Students Question Death of Princeton Lecturer
Undergraduates ask whether unfair treatment drove Spanish lecturer to suicide
One Friday morning this month, a security guard showed up at the office of Antonio Calvo, a popular Spanish instructor at Princeton University, to escort him from the building. Friends and former colleagues say Calvo was abruptly dismissed from his job, and because he lived in the United States on a temporary visa, he faced a compulsory return to his native Spain.
Four days later, on April 12, he fatally slashed himself in his Manhattan apartment.
Calvo’s suicide has devastated a tight community of scholars and students who so valued his generosity and vivacity that they called him St. Antonio. And on the Princeton campus, private grieving has erupted into public recrimination, with Calvo’s admirers faulting the university for how it handled the episode.
It is unclear what exactly led to Calvo’s hasty departure from the job. Princeton officials said Thursday that he was on leave at the time of his death but declined to provide other details. “To preserve the privacy of our employees, the university does not speak to matters of personnel, which are not public,” a university spokeswoman, Cass Cliatt, said.
Several former colleagues said that Calvo, who as a senior lecturer did not have tenure, was being evaluated for reappointment in the department of Spanish and Portuguese languages and cultures, and that a few graduate students and a fellow lecturer had mounted a campaign to block that renewal. As director of the university’s Spanish language program, Calvo supervised graduate students, who are required to teach undergraduates; the graduate students, his friends said, criticized his management style and singled out comments that they felt were inappropriately harsh.

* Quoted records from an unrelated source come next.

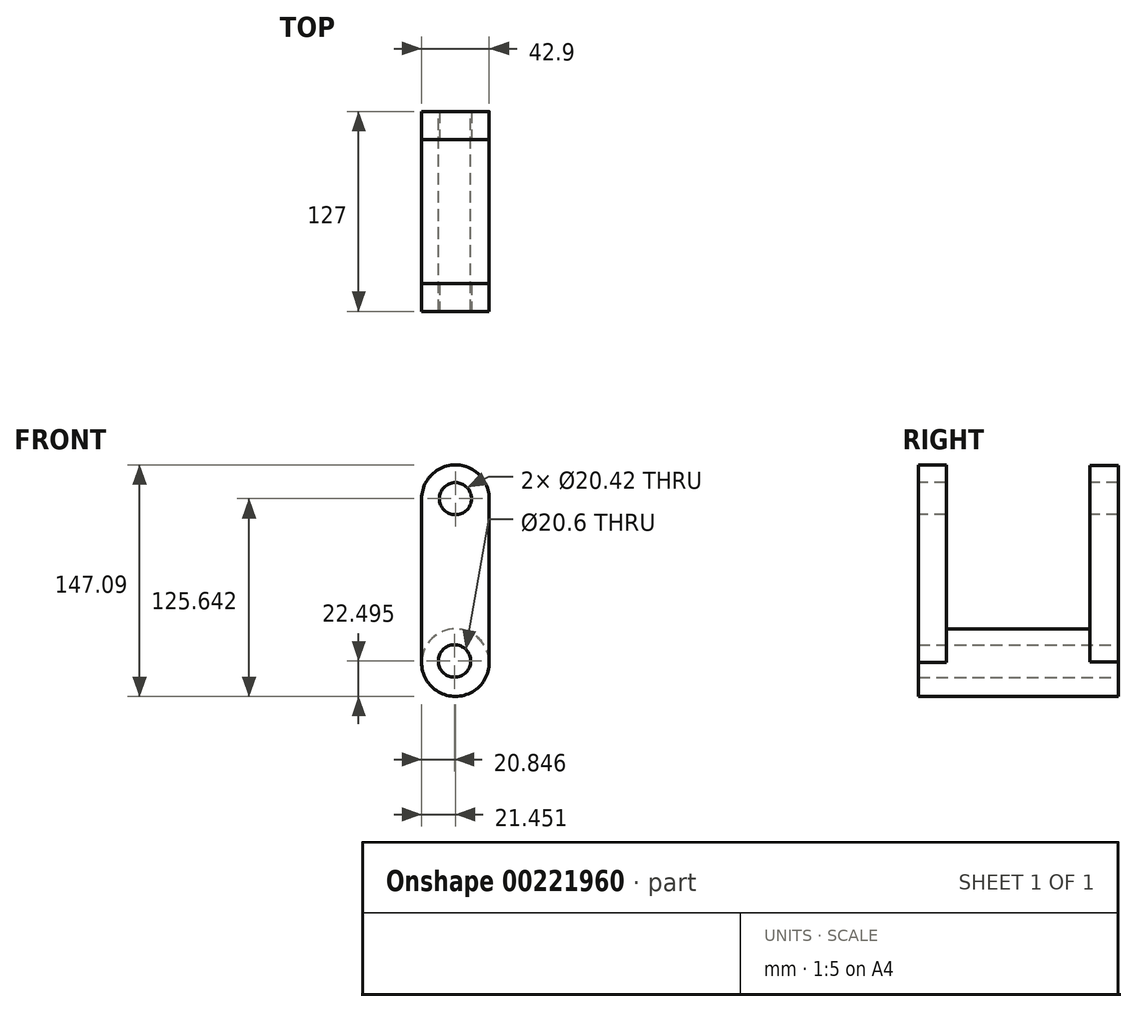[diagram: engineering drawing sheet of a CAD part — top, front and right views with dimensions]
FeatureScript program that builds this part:
annotation { "Feature Type Name" : "Feature", "Feature Type Description" : "" }
export const myFeature = defineFeature(function(context is Context, id is Id, definition is map)
    precondition{}
    {
        {
            var Q0;
            Q0=qCreatedBy(makeId("Front.planeOp"),FACE);
            var sketch = newSketch(context, id + "F0", { "sketchPlane" : qUnion([Q0])});
            skCircle(sketch, "E0", {"center": v(25.16, 31.72) * mm, "radius": 21.42 * mm});
            skSolve(sketch);
        }
        {
            var Q0;
            Q0 = qSketchRegion(id + "F0", true);
            extrude(context, id + "F1", {"entities" : qUnion([Q0]), "depth" : 127 * mm});
        }
        {
            var Q0;
            Q0=makeQuery(id+"F1.opExtrude","CAP_FACE",FACE,{"disambiguationData":[OSD([sQuery(id+"F0.wireOp",EDGE,"E0")])],"isStart":true});
            var sketch = newSketch(context, id + "F2", { "sketchPlane" : qUnion([Q0])});
            skLineSegment(sketch, "E1", {"start": v(-3.75, 32.24) * mm, "end": v(-46.57, 32.24) * mm});
            skLineSegment(sketch, "E2", {"start": v(-46.57, 32.24) * mm, "end": v(-46.57, 135.51) * mm});
            skLineSegment(sketch, "E3", {"start": v(-46.57, 135.51) * mm, "end": v(-3.75, 135.51) * mm});
            skLineSegment(sketch, "E4", {"start": v(-3.75, 135.51) * mm, "end": v(-3.75, 32.24) * mm});
            skSolve(sketch);
        }
        {
            var Q0;
            Q0 = qSketchRegion(id + "F2", true);
            extrude(context, id + "F3", {"entities" : qUnion([Q0]), "operationType" : NewBodyOperationType.ADD, "oppositeDirection" : true, "depth" : 17.78 * mm});
        }
        {
            var Q0;
            Q0=makeQuery(id+"F1.opExtrude","CAP_FACE",FACE,{"disambiguationData":[OSD([sQuery(id+"F0.wireOp",EDGE,"E0")])],"isStart":false});
            var sketch = newSketch(context, id + "F4", { "sketchPlane" : qUnion([Q0])});
            skLineSegment(sketch, "E5", {"start": v(46.58, 31.96) * mm, "end": v(3.75, 31.96) * mm});
            skLineSegment(sketch, "E6", {"start": v(3.75, 31.96) * mm, "end": v(3.75, 135.93) * mm});
            skLineSegment(sketch, "E7", {"start": v(3.75, 135.93) * mm, "end": v(46.64, 135.93) * mm});
            skLineSegment(sketch, "E8", {"start": v(46.64, 135.93) * mm, "end": v(46.58, 31.96) * mm});
            skSolve(sketch);
        }
        {
            var Q0;
            Q0 = qSketchRegion(id + "F4", true);
            extrude(context, id + "F5", {"entities" : qUnion([Q0]), "operationType" : NewBodyOperationType.ADD, "oppositeDirection" : true, "depth" : 17.78 * mm});
        }
        {
            var Q0;
            Q0=qCreatedBy(makeId("Front.planeOp"),FACE);
            var sketch = newSketch(context, id + "F6", { "sketchPlane" : qUnion([Q0])});
            skCircle(sketch, "E9", {"center": v(25.24, 31.5) * mm, "radius": 7.37 * mm});
            skSolve(sketch);
        }
        {
            var Q0;
            Q0 = qSketchRegion(id + "F6", true);
            extrude(context, id + "F7", {"entities" : qUnion([Q0]), "operationType" : NewBodyOperationType.REMOVE, "endBound" : BoundingType.THROUGH_ALL, "oppositeDirection" : true, "depth" : 25.4 * mm});
        }
        {
            var Q0;
            Q0=qCreatedBy(makeId("Front.planeOp"),FACE);
            var sketch = newSketch(context, id + "F8", { "sketchPlane" : qUnion([Q0])});
            skCircle(sketch, "E10", {"center": v(24.59, 32.8) * mm, "radius": 10.3 * mm});
            skSolve(sketch);
        }
        {
            var Q0;
            Q0 = qSketchRegion(id + "F8", true);
            extrude(context, id + "F9", {"entities" : qUnion([Q0]), "operationType" : NewBodyOperationType.REMOVE, "endBound" : BoundingType.THROUGH_ALL, "depth" : 25.4 * mm});
        }
        {
            var Q0;
            Q0=makeQuery(id+"F5.boolean.opBoolean","MERGE",FACE,{"derivedFrom":[makeQuery(id+"F1.opExtrude","CAP_FACE",FACE,{"disambiguationData":[OSD([sQuery(id+"F0.wireOp",EDGE,"E0")])],"isStart":false}),makeQuery(id+"F5.opExtrude","CAP_FACE",FACE,{"disambiguationData":[OSD([sQuery(id+"F4.wireOp",EDGE,"E5"),sQuery(id+"F4.wireOp",EDGE,"E6"),sQuery(id+"F4.wireOp",EDGE,"E7"),sQuery(id+"F4.wireOp",EDGE,"E8")])],"isStart":true})]});
            var sketch = newSketch(context, id + "F10", { "sketchPlane" : qUnion([Q0])});
            skArc(sketch, "E11", {"start": v(46.64, 135.93) * mm, "mid": v(25.2, 157.39) * mm, "end": v(3.75, 135.93) * mm});
            skLineSegment(sketch, "E12", {"start": v(3.75, 135.93) * mm, "end": v(46.64, 135.93) * mm});
            skSolve(sketch);
        }
        {
            var Q0;
            Q0 = qSketchRegion(id + "F10", true);
            extrude(context, id + "F11", {"entities" : qUnion([Q0]), "operationType" : NewBodyOperationType.ADD, "oppositeDirection" : true, "depth" : 17.78 * mm});
        }
        {
            var Q0;
            Q0=makeQuery(id+"F3.boolean.opBoolean","MERGE",FACE,{"derivedFrom":[makeQuery(id+"F1.opExtrude","CAP_FACE",FACE,{"disambiguationData":[OSD([sQuery(id+"F0.wireOp",EDGE,"E0")])],"isStart":true}),makeQuery(id+"F3.opExtrude","CAP_FACE",FACE,{"disambiguationData":[OSD([sQuery(id+"F2.wireOp",EDGE,"E1"),sQuery(id+"F2.wireOp",EDGE,"E2"),sQuery(id+"F2.wireOp",EDGE,"E3"),sQuery(id+"F2.wireOp",EDGE,"E4")])],"isStart":true})]});
            var sketch = newSketch(context, id + "F12", { "sketchPlane" : qUnion([Q0])});
            skArc(sketch, "E13", {"start": v(-3.75, 135.51) * mm, "mid": v(-25.16, 156.92) * mm, "end": v(-46.57, 135.51) * mm});
            skLineSegment(sketch, "E14", {"start": v(-46.57, 135.51) * mm, "end": v(-3.75, 135.51) * mm});
            skSolve(sketch);
        }
        {
            var Q0;
            Q0 = qSketchRegion(id + "F12", true);
            extrude(context, id + "F13", {"entities" : qUnion([Q0]), "operationType" : NewBodyOperationType.ADD, "oppositeDirection" : true, "depth" : 17.78 * mm});
        }
        {
            var Q0;
            Q0=makeQuery(id+"F11.boolean.opBoolean","MERGE",FACE,{"derivedFrom":[makeQuery(id+"F5.boolean.opBoolean","MERGE",FACE,{"derivedFrom":[makeQuery(id+"F1.opExtrude","CAP_FACE",FACE,{"disambiguationData":[OSD([sQuery(id+"F0.wireOp",EDGE,"E0")])],"isStart":false}),makeQuery(id+"F5.opExtrude","CAP_FACE",FACE,{"disambiguationData":[OSD([sQuery(id+"F4.wireOp",EDGE,"E5"),sQuery(id+"F4.wireOp",EDGE,"E6"),sQuery(id+"F4.wireOp",EDGE,"E7"),sQuery(id+"F4.wireOp",EDGE,"E8")])],"isStart":true})]}),makeQuery(id+"F11.opExtrude","CAP_FACE",FACE,{"disambiguationData":[OSD([sQuery(id+"F10.wireOp",EDGE,"E11"),sQuery(id+"F10.wireOp",EDGE,"E12")])],"isStart":true})]});
            var sketch = newSketch(context, id + "F14", { "sketchPlane" : qUnion([Q0])});
            skCircle(sketch, "E15", {"center": v(25.2, 135.94) * mm, "radius": 10.2 * mm});
            skSolve(sketch);
        }
        {
            var Q0;
            Q0 = qSketchRegion(id + "F14", true);
            extrude(context, id + "F15", {"entities" : qUnion([Q0]), "operationType" : NewBodyOperationType.REMOVE, "endBound" : BoundingType.THROUGH_ALL, "oppositeDirection" : true, "depth" : 25.4 * mm});
        }
    });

In one episode earlier this academic year, Calvo told a graduate student that she deserved a slap on the face and slapped his own hands together. In another, he jokingly referred to a student’s private parts in an email, using a common Spanish expression that implores someone to get to work.
Calvo also expressed frustration with the graduate students, who he felt did not take their teaching duties seriously, friends said. Angelina Craig-Florez, a lecturer in Latin American and Iberian cultures at Columbia University, said she last spoke with him at a conference in February.
“He was very upset because he was undergoing a review, which was normal, but some of the graduate students were not following what they had to do,” she said. “Some didn’t even show up to classes that they were teaching, and it’s his responsibility to make sure that the language program runs smoothly.”
Some of Calvo’s undergraduate students complained this week that Princeton had not been forthright with them about his departure or death. They said they were not notified that he had died until three days later, in an email that said simply that Calvo “has passed away.”
James Williams, a sophomore from Pittsburgh who took an advanced Spanish class with Calvo, said that on the Friday the instructor was escorted from the building, the students waited for 30 minutes in the classroom. As they left, they asked the department chairwoman where Calvo was.
“She said he had to leave early today for personal reasons and that he’d be back next week,” Williams recalled.
The day before the suicide, the students again waited for Calvo. After 20 minutes, another professor entered the room and announced that he was taking over the course indefinitely, again citing personal matters that Calvo was attending to.
After class the following week, Williams said, the new professor told him that Calvo had killed himself. Williams has created a Facebook page titled “Justice for Calvo: Forming a Student Response” and scheduled a strategy session for Saturday. “Definitely more questions need to be answered,” he said.
Calvo “never seemed to be the type of person who would commit suicide,” Williams added.
“If there was an indiscretion on his part, this should all be left alone,” he continued. “But if there’s a fault on the part of an individual or group or institution that perhaps treated him unfairly or unethically, that needs to be addressed and actions should be taken.”
At a memorial gathering on Tuesday, students voiced their anger and confusion. “I really want to know more about what happened,” Molly Bagshaw, 19, said. “I want the holes to be filled before I can move on.”
They remembered a lively teacher with a love of colorful shoes and a quick wit. One woman recalled the time that Calvo charmed bartenders in Toledo, Spain, where he oversaw a summer program, into giving his entire class free rounds of drinks. Another student said Calvo would stop students on campus to chat about their lives.
“He had such an energy about him,” Williams said. “He wouldn’t just walk into the classroom. He would bounce.”
Friends of Calvo said the timing of his dismissal put him in a difficult position. Since he was in the country on a work visa sponsored by Princeton, he would have to find another job — and sponsor — quickly.
“Antonio had lived in the United States for over 10 years and made a life for himself in this country,” said Marco Aponte-Moreno, a former lecturer in Spanish at Princeton, who now teaches in England.
“The loss of his job also meant that he would have to leave his life in the U.S. behind.”